> _Selected excerpt_:
################
Positive scalar curvature partial vanishing theorems and coarse indices

This paper, http://arxiv.org/abs/1210.6100, has been accepted by the Proceedings of the Edinburgh Mathematical Society.  I just sent off the copyright transfer form this evening, so everything is now set, I hope.

The paper is mostly paying an expository debt.  In my CBMS lecture notes I said that if one has the Dirac operator on a complete spin manifold \(M\), and if there is some subset \(N\subseteq M\) such that \(D\) has uniformly positive scalar curvature outside \(N\), then the index of \(D\) belongs to the K-theory of the ideal \(I_N \triangleleft C^*(M) \) associated to the subset \(N\).  A very special case of this is the observation of Gromov-Lawson that \(D\) is Fredholm if we have uniformly positive scalar curvature outside a compact set.  There are of course analogous results using thepositivity of the Weitzenbock curvature  term for other generalized Dirac operators.
################
> _Instructions_:
1. Reproduce the rows beginning with the line containing "قرائت های تاریخی" and running through the line containing "一昨年夏以降の下降トレンドライン突破が示現。", with both of those lines included. Omit the pictures from your reproduction.
2. Carry on the post about positive scalar curvature partial vanishing theorems and coarse indices, beginning after its final sentence.

> _Data section_:
################
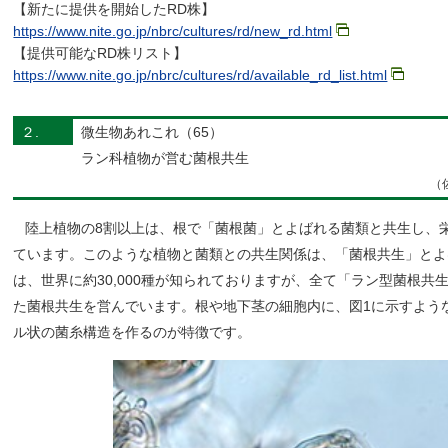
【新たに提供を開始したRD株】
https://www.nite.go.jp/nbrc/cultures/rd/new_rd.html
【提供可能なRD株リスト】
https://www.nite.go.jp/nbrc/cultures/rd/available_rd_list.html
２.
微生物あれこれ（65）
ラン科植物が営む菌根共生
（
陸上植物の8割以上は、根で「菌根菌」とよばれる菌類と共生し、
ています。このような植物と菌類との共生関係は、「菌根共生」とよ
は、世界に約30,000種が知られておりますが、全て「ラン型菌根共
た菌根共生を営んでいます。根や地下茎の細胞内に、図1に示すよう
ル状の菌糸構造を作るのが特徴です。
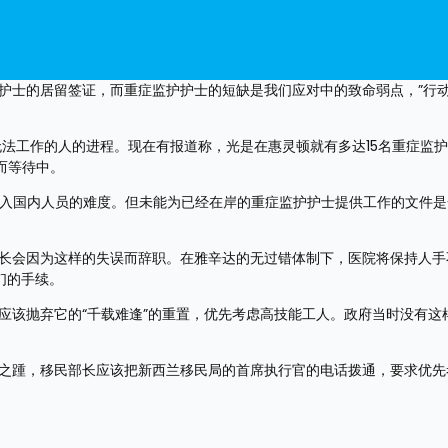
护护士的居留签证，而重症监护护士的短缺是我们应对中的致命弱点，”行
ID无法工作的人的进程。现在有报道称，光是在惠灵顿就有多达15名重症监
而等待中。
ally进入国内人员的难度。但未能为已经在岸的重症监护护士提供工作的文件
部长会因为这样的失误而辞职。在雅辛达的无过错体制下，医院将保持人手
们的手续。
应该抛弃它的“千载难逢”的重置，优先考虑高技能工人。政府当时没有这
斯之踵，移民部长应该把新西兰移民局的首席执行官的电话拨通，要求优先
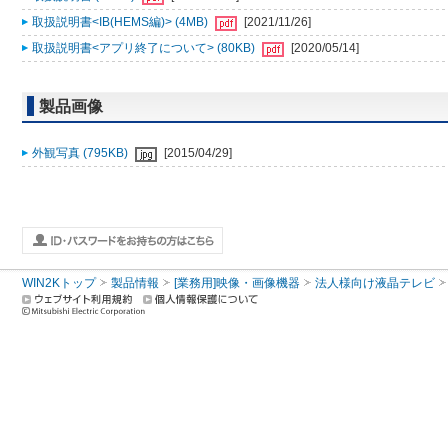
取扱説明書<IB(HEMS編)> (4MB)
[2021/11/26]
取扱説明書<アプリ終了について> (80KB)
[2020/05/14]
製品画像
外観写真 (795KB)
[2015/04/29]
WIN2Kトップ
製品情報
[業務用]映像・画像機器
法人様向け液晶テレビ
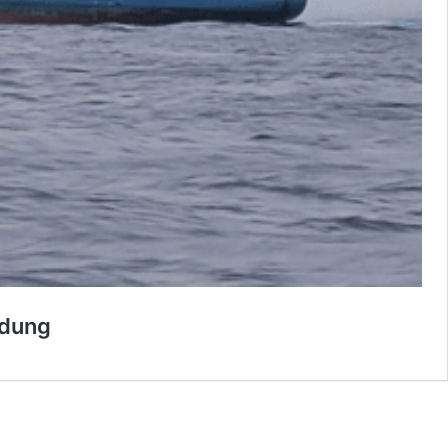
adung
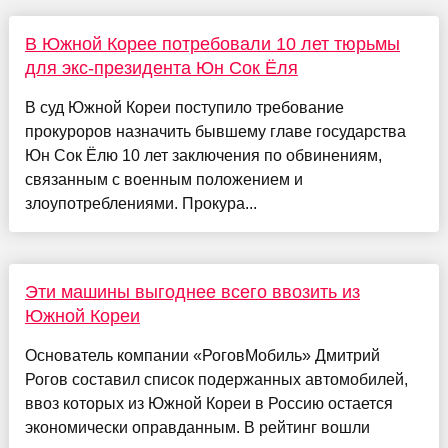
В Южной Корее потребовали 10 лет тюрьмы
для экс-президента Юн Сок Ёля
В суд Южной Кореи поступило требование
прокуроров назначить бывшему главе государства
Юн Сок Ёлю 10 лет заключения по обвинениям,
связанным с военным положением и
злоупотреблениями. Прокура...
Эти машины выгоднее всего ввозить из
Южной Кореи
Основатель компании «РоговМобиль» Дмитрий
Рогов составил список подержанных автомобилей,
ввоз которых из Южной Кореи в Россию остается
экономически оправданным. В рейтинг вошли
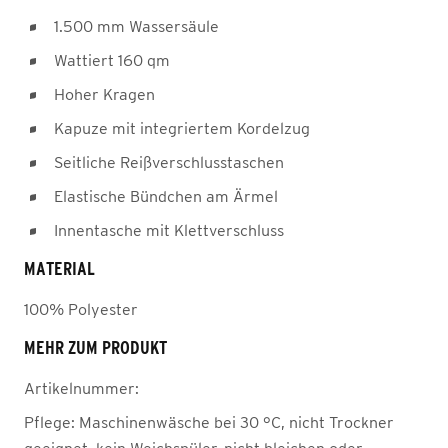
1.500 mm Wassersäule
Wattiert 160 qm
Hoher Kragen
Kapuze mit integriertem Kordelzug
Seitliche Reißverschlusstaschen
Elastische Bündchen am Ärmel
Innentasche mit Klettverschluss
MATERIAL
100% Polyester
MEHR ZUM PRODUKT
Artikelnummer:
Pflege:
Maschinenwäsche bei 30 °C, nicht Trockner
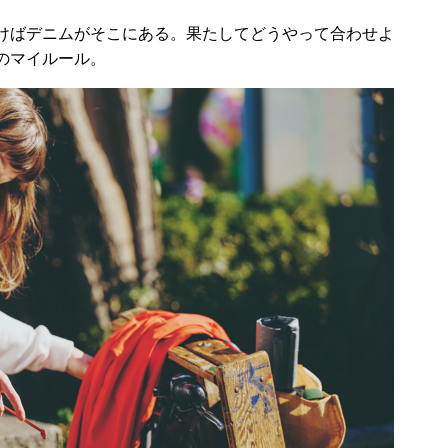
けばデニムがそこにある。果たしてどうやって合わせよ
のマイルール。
################
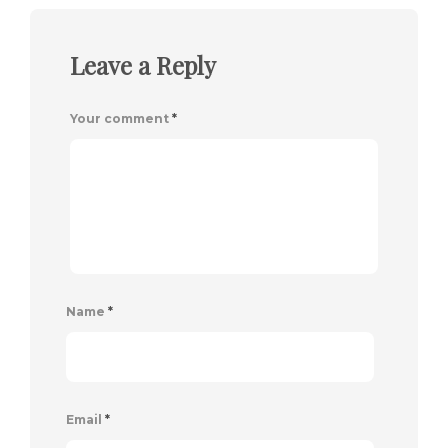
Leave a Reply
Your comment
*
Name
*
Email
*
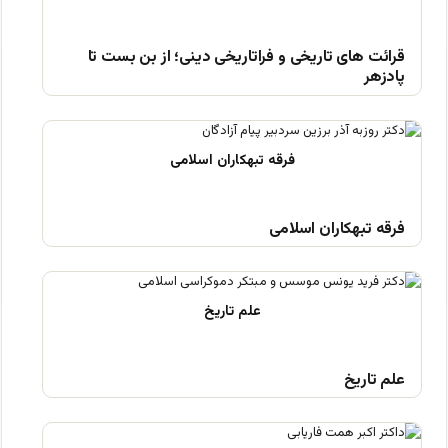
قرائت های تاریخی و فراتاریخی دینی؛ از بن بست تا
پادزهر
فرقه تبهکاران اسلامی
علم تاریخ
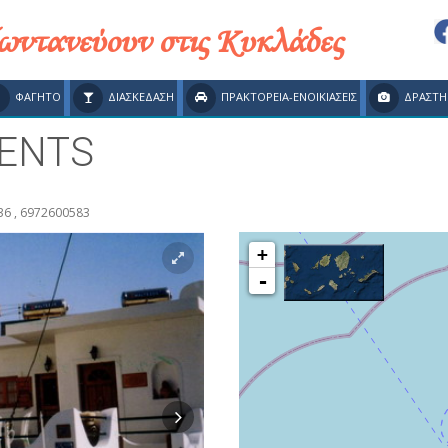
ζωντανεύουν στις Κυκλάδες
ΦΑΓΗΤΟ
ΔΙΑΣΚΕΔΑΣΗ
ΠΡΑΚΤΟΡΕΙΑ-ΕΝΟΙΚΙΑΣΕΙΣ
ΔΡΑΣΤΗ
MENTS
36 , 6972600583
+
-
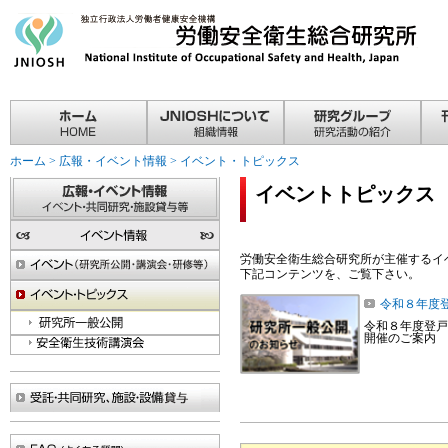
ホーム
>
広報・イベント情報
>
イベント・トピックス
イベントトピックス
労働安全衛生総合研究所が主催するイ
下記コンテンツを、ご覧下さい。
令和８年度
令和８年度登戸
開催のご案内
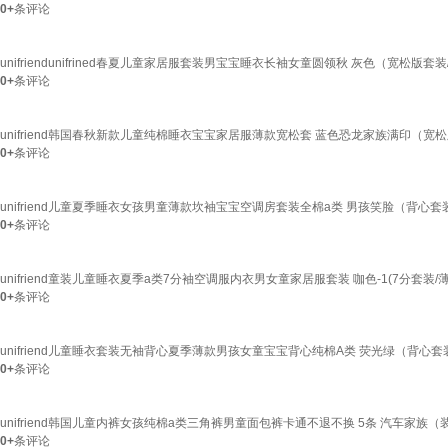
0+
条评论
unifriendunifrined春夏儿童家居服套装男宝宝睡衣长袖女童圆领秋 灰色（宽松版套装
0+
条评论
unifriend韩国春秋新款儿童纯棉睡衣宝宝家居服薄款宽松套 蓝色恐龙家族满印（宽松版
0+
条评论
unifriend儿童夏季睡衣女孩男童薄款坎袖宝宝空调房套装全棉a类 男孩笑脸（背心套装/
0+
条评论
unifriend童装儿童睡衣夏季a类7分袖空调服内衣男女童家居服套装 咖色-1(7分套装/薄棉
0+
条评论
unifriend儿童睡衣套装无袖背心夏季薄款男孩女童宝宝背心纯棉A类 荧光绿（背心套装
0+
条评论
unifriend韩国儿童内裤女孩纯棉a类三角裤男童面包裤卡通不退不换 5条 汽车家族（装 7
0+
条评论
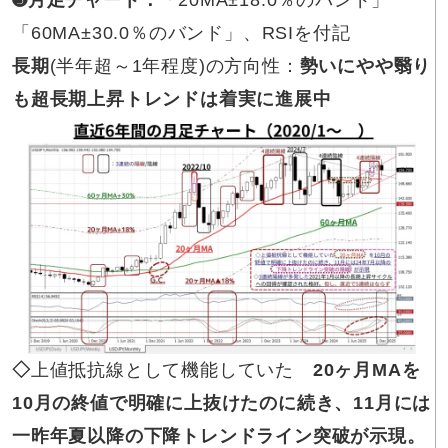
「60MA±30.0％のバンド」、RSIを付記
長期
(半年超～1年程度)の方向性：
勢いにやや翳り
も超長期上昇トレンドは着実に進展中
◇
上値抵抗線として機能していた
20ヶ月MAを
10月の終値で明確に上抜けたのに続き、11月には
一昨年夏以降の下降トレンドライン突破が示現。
################
> _Your written answers_:
1.
قرائت های تاریخی و فراتاریخی دینی؛ از بن بست تا
پادزهر
فرقه تبهکاران اسلامی
علم تاریخ
ζωντανεύουν στις Κυκλάδες
ΦΑΓΗΤΟ
ΔΙΑΣΚΕΔΑΣΗ
ΠΡΑΚΤΟΡΕΙΑ-ΕΝΟΙΚΙΑΣΕΙΣ
ΔΡΑΣΤΗ
MENTS
36 , 6972600583
+
-
ホーム
>
広報・イベント情報
>
イベント・トピックス
イベントトピックス
労働安全衛生総合研究所が主催するイ
下記コンテンツを、ご覧下さい。
令和８年度
令和８年度登戸
開催のご案内
0+
条评论
unifriendunifrined春夏儿童家居服套装男宝宝睡衣长袖女童圆领秋 灰色（宽松版套装
0+
条评论
unifriend韩国春秋新款儿童纯棉睡衣宝宝家居服薄款宽松套 蓝色恐龙家族满印（宽松版
0+
条评论
unifriend儿童夏季睡衣女孩男童薄款坎袖宝宝空调房套装全棉a类 男孩笑脸（背心套装/
0+
条评论
unifriend童装儿童睡衣夏季a类7分袖空调服内衣男女童家居服套装 咖色-1(7分套装/薄棉
0+
条评论
unifriend儿童睡衣套装无袖背心夏季薄款男孩女童宝宝背心纯棉A类 荧光绿（背心套装
0+
条评论
unifriend韩国儿童内裤女孩纯棉a类三角裤男童面包裤卡通不退不换 5条 汽车家族（装 7
0+
条评论
「60MA±30.0％のバンド」、RSIを付記
長期
(半年超～1年程度)の方向性：
勢いにやや翳り
も超長期上昇トレンドは着実に進展中
◇
上値抵抗線として機能していた
20ヶ月MAを
10月の終値で明確に上抜けたのに続き、11月には
一昨年夏以降の下降トレンドライン突破が示現。

2.
Until now, I had not written up the proof of this assertion, but I felt last year that it was (past) time to do so.  This paper contains the proof and also that of the associated general form of the Gromov-Lawson relative index theorem which also appears in my CBMS notes. The latter proof uses some results from my paper with Paul Siegel on sheaf theory and Pashcke duality.

The submission to PEMS is in honor of a very pleasant sabbatical spent in Edinburgh in fall 2004.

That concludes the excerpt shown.